Source material Start Marker
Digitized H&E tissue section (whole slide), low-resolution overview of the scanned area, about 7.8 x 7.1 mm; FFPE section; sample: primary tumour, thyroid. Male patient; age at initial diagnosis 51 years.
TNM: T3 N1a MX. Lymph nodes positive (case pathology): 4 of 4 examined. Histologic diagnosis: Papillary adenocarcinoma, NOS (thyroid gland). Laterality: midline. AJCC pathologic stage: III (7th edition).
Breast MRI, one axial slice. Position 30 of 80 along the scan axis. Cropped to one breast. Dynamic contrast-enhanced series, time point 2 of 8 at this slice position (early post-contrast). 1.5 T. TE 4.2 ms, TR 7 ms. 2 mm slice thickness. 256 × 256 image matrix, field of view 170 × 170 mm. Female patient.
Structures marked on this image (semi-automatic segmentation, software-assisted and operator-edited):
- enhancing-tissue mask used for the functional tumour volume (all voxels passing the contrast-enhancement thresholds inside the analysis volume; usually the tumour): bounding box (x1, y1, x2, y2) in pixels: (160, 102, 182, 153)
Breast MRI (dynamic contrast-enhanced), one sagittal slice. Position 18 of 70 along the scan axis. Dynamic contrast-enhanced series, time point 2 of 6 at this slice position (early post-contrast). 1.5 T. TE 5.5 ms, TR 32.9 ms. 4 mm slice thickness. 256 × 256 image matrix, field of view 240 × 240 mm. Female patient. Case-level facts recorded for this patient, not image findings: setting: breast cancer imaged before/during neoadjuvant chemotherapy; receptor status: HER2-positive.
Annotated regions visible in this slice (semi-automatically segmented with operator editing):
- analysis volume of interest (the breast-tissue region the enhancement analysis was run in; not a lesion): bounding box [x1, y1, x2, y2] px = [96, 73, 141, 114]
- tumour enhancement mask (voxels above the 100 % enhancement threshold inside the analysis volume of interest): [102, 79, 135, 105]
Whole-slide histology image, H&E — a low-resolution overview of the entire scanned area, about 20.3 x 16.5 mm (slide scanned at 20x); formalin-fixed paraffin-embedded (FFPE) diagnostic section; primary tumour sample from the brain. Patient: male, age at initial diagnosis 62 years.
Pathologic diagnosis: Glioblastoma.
Source material End Marker
All of the data is to be written out again, word for word.

Response area:
Digitized H&E tissue section (whole slide), low-resolution overview of the scanned area, about 7.8 x 7.1 mm; FFPE section; sample: primary tumour, thyroid. Male patient; age at initial diagnosis 51 years.
TNM: T3 N1a MX. Lymph nodes positive (case pathology): 4 of 4 examined. Histologic diagnosis: Papillary adenocarcinoma, NOS (thyroid gland). Laterality: midline. AJCC pathologic stage: III (7th edition).
Breast MRI, one axial slice. Position 30 of 80 along the scan axis. Cropped to one breast. Dynamic contrast-enhanced series, time point 2 of 8 at this slice position (early post-contrast). 1.5 T. TE 4.2 ms, TR 7 ms. 2 mm slice thickness. 256 × 256 image matrix, field of view 170 × 170 mm. Female patient.
Structures marked on this image (semi-automatic segmentation, software-assisted and operator-edited):
- enhancing-tissue mask used for the functional tumour volume (all voxels passing the contrast-enhancement thresholds inside the analysis volume; usually the tumour): bounding box (x1, y1, x2, y2) in pixels: (160, 102, 182, 153)
Breast MRI (dynamic contrast-enhanced), one sagittal slice. Position 18 of 70 along the scan axis. Dynamic contrast-enhanced series, time point 2 of 6 at this slice position (early post-contrast). 1.5 T. TE 5.5 ms, TR 32.9 ms. 4 mm slice thickness. 256 × 256 image matrix, field of view 240 × 240 mm. Female patient. Case-level facts recorded for this patient, not image findings: setting: breast cancer imaged before/during neoadjuvant chemotherapy; receptor status: HER2-positive.
Annotated regions visible in this slice (semi-automatically segmented with operator editing):
- analysis volume of interest (the breast-tissue region the enhancement analysis was run in; not a lesion): bounding box [x1, y1, x2, y2] px = [96, 73, 141, 114]
- tumour enhancement mask (voxels above the 100 % enhancement threshold inside the analysis volume of interest): [102, 79, 135, 105]
Whole-slide histology image, H&E — a low-resolution overview of the entire scanned area, about 20.3 x 16.5 mm (slide scanned at 20x); formalin-fixed paraffin-embedded (FFPE) diagnostic section; primary tumour sample from the brain. Patient: male, age at initial diagnosis 62 years.
Pathologic diagnosis: Glioblastoma.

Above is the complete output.